However, I did have a solution. One that requires the purchase of a $19 aftermarket front bumper kit, of which 2/3 are discarded, and the other 1/3 requires modifications to perform the job of taking the place of the broken chassis nose.
RPM to the rescue!
Following the Frankenstein repair to the front clip, the next order of business was a complete rebuild of the front shocks including a re-valve, new springs and silicon oil change. Here is the final setup:
| Front Dampers | Rear Dampers | |
|---|---|---|
| Valve Piston: | #3 | #2 |
| Shock Oil: | 40 wt. | 30 wt. |
| Spring: | Red (3.90 lb./in.) | Silver (2.10 lb./in.) |
| Down Stops | 4 (.120″) | 7(.210″) |
Mounting the motor was very mostly straight forward. However, there was not enough adjustment in the motor mount plates to get the 29T pinion gear I needed to fit with my 84T spur, so I bought a new gear set with a 75T spur gear and 27T pinion. With the 15 degrees of physical motor timing (see photo) I have on pretty quick stock truck. Sure I’m topped out on speed by the end of the straight compared to the Mod trucks, but I have gobs of low-end torque that gets me up and over the jumps with almost no run-up. 6′ of air time is no problem at all with this setup. I can easily clear the 4-hump rhythm section with a quick punch of the throttle.

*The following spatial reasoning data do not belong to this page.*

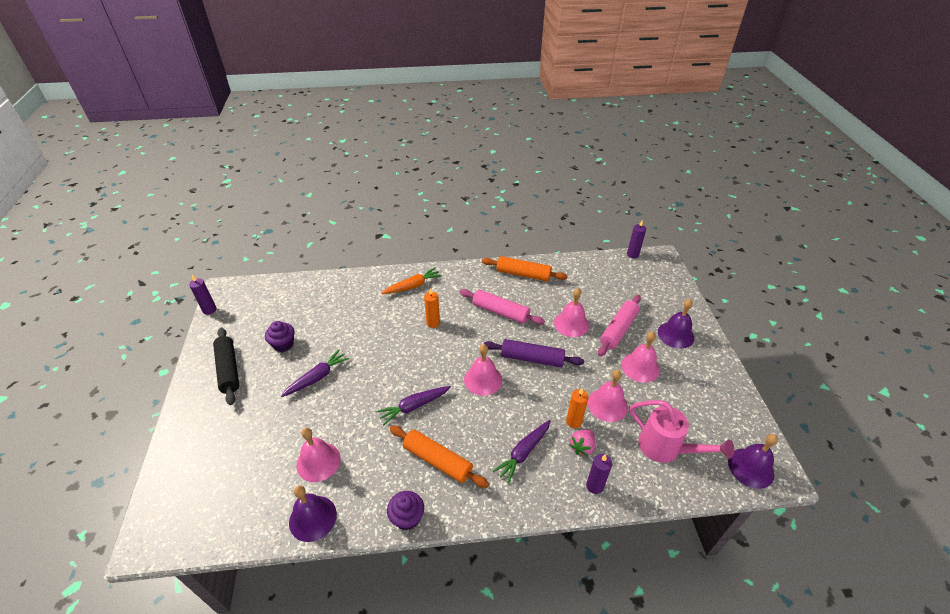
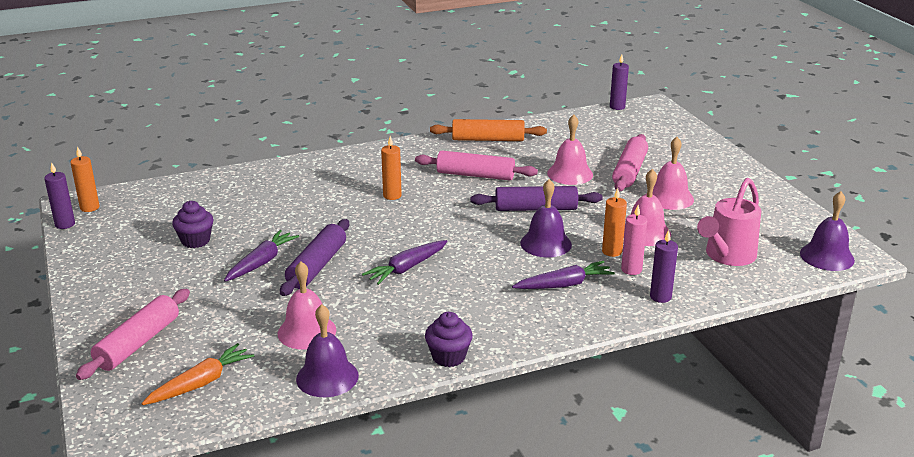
camera: 15 degrees left, 15 degrees down
black rolling pin [213,328,239,405] -> none
orange carrot [381,267,442,294] -> orange carrot moved to [142,343,254,405]
orange rolling pin [390,426,489,488] -> none
pink bell [464,344,502,396] -> none
purple carrot [493,420,551,483] -> purple carrot turned 135 degrees counterclockwise [512,261,615,289]
pink strawberry [569,429,595,456] -> pink candle [621,205,647,275]
pink watering can [630,400,734,463] -> pink watering can turned 105 degrees clockwise [697,178,761,266]
purple bell [658,299,694,349] -> purple bell moved to [520,179,572,257]
none -> orange candle [70,146,100,212]
none -> pink rolling pin [76,289,190,380]
none -> purple rolling pin [280,219,349,296]

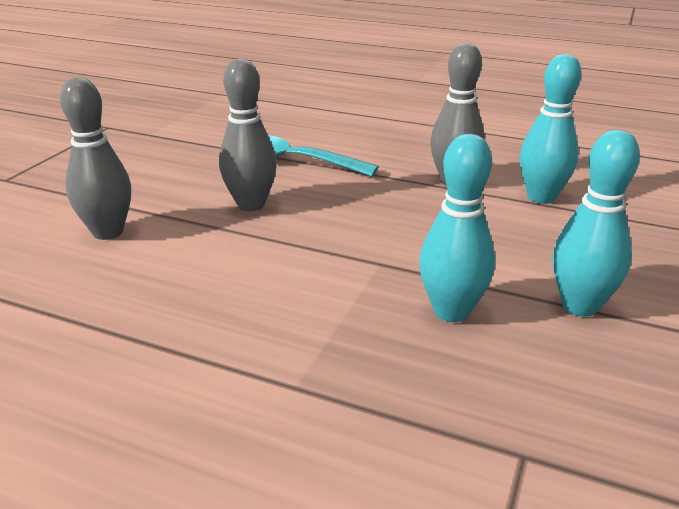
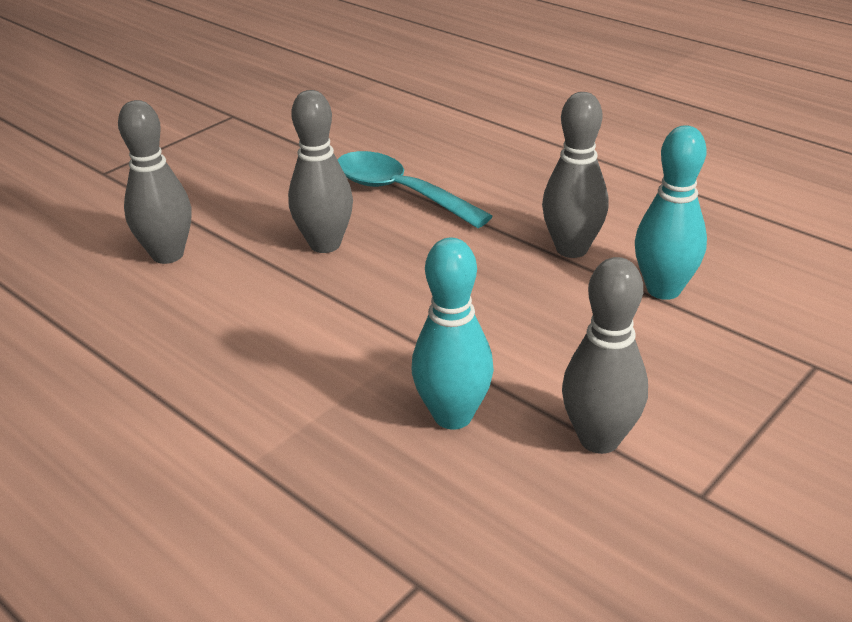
camera: 20 degrees right, 5 degrees up
turquoise bowling pin [553,130,640,317] -> grey bowling pin [562,257,648,454]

Some of you new or simply unfamiliar with surface brushless systems might wonder what the extra cable bundle is near the bottom of the motor. That’s the sensor harness. This measures the inrunner’s RPM, feeding back position and speed to the ESC, which allows it to automatically detected cogging at low RPM, and smooth the pulses, giving the driver very smooth and easy to control power compared to non-sensored systems. Having had both, I can say first had that this *DOES* make a difference. You lose some of the potential torque of the motor, since some magnet space is given up to the sensor, but power is nothing if you can’t get it all to the ground. The sensor provides the ability to do just that.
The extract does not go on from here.